February
2025

The United Kingdom has seen a recent rise in transnational repression activities targeting Hong Kong activists. London residents have reported receiving letters in English asking them to report on U.K.-based activist Tony Chung and HKDC’s Senior International Advocacy Associate Carmen Lau, both of which list addresses and personal details of the activists in question. The letters, which call for “information on [these] wanted person[s]” and ask recipients to help “take [them] to [the] Chinese embassy,” list a Hong Kong police contact email and phone number.

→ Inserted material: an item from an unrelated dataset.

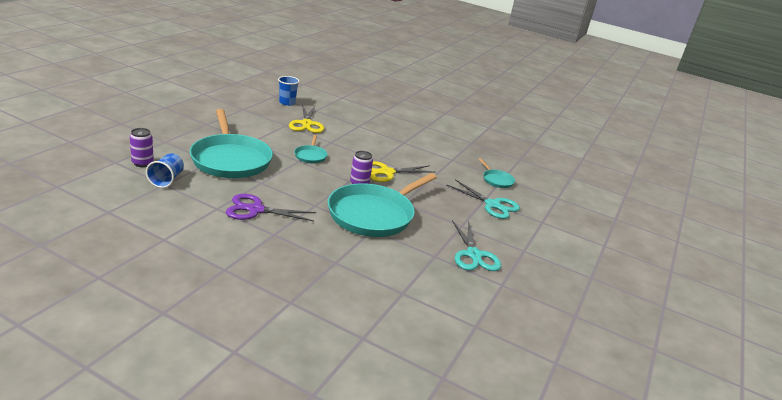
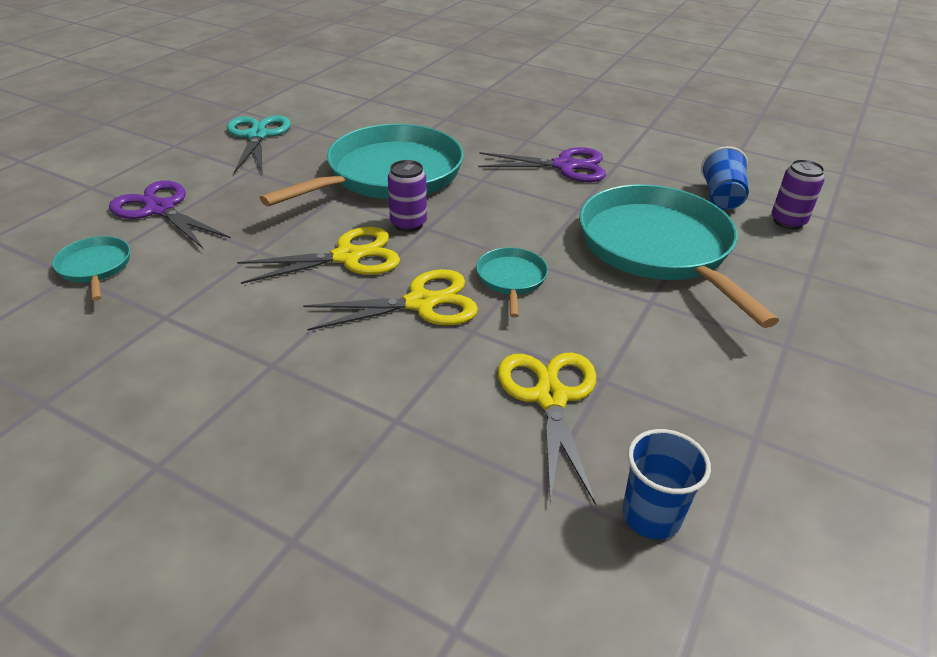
camera: 175 degrees left, 10 degrees up
turquoise scissors [446,179,520,219] -> purple scissors [109,180,231,249]
none -> yellow scissors [303,269,478,331]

Spokespeople from the HKSAR government and the Chinese Embassy in London have neither confirmed or denied their involvement in the issuance of these letters, while Conservative MP Chris Philp condemned the bounties as a “gross infringement of the liberty of the individuals concerned” and an “affront to British sovereignty.”
Summary
These recent attempts to harass and target activists in the U.K. follow not only recent issuances of HK$1 million bounties against Hong Kong democracy leaders, but also the uncovering of the alleged involvement of employees from the London-based Hong Kong Economic and Trade Office (HKETO) in an espionage scheme targeting Hong Kongers in the U.K. The intensification of transnational repression efforts by the Chinese government draws further attention to the pattern of foreign interference in the U.K., which may influence the debate over a planned Chinese “super-embassy” in London. Looking across the Atlantic, these recent targetings of U.K.-based activists may portend a corresponding rise in transnational repression led by the U.S. HKETOs, which have a long history of spending heavily to influence national and local politics.